Adverse possession is a process by which someone who is not the legal owner of land can become entitled to the land through a period of possession. Historically, adverse possession caused problems for land owners as they could lose significant portions of their landholdings by failing to spot and remove squatters within twelve years of their taking up residence. Today the rules relating to registered land give some legal owners a little more protection, but there is still plenty of scope for owners to lose land through adverse possession.
What kind of possession is needed?
1. Factual possession
The squatter must show that for the relevant period they have been “dealing with the land as an occupying owner might have been expected to deal with it”.
Because each case is decided on its own facts it is impossible to say with certainty that a particular activity constitutes factual possession. Physically separating off the land (i.e. by erecting a fence around previously open land), is usually (although not always) enough to prove possession. Other activities that could constitute factual possession include:
- exercising grazing rights;
- cultivating or levelling off the land;
- parking cars on the land; and
- charging rent for use of the land.
There is no requirement that the squatters be constantly present on the land, and it is not necessary that their occupation be obvious to the legal owner at all times.
2. An intention to possess
The squatter must demonstrate that they intended to possess the land and to exclude others from the land. There does not need to be an intention to dispossess the legal owner; it has been held that the necessary intent has been demonstrated even where the squatter believed that they were the legal owner’s tenants.
3. Lack of consent by the legal owner
In order to claim adverse possession the squatter must have occupied the land without the consent of the legal owner, whether explicit or implied.
How long must the land be held?
Since 2002 there have been two systems under which adverse possession can be registered.
The “old” system is governed by the Limitation Act 1980, and applies to all unregistered land, plus any applications relating to registered land that has been adversely possessed for at least twelve years as at 13 October 2003.
Under this system, once the land has been held for twelve years the squatter has the right to apply to the Land Registry for legal title to the land. The legal owner then has thirty days to raise an objection on the grounds that the squatter has not fulfilled one or more of the criteria for adverse possession listed above. Unless a successful objection is raised, the squatter will obtain legal title to the land.
Under the “new” system, for registered land that had not been held for twelve years as at 13 October 2003, the squatter can apply for title by adverse possession after ten years in occupation. The legal owner is given 65 days to object and request that the application be dealt with under Schedule 6 of the Land Registration Act 2002.
The registered owner’s counter-notice requires the squatter to show that either:
- It would be unconscionable for the registered owner to dispossess the squatter AND the squatter ought to be entitled to be registered; or
- The land in question is adjacent to land owned by the squatter, the boundary between the two has never been exactly determined, the squatter has for the past ten years reasonably believed that the land belongs to him, AND the registered owner’s land was registered more than a year before the application was made; or
- For some other reason, the squatter is entitled to be registered as the legal owner.

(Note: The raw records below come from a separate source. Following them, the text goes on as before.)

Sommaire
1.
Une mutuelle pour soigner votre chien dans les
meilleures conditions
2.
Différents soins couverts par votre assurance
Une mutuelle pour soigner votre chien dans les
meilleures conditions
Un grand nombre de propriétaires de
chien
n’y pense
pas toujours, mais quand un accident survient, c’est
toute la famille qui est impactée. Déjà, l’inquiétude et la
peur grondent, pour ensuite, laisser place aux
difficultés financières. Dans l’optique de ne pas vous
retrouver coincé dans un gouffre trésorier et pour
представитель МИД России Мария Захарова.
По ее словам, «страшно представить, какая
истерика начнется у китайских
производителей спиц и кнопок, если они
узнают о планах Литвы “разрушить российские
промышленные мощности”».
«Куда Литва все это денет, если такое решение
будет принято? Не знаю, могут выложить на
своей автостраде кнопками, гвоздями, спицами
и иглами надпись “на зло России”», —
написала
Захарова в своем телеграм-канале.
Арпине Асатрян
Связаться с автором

Unless the squatter can show that one of these grounds applies, his application will be rejected. The legal owner then has two years to take steps to remove the squatter or formalise his interest through agreement. If at the end of the two year period the squatter is still in possession and possession proceedings have not been issued against him, he will be entitled to be registered as the legal owner.
How can you avoid applications for adverse possession?
In most cases, adverse possession is an entirely avoidable problem. Simple precautions, such as undertaking regular reviews of landholdings (including physical inspections at different times of day), keeping records of tenancies and licences up to date and ensuring that any agreements relating to land are properly documented, should enable landowners to avoid losing their land to squatters.
However, if an adverse possession application is received, the key is to take appropriate legal advice, object and/or issue the relevant counter-notices promptly, and where appropriate take steps to remedy the situation as soon as the squatter’s first application is rejected.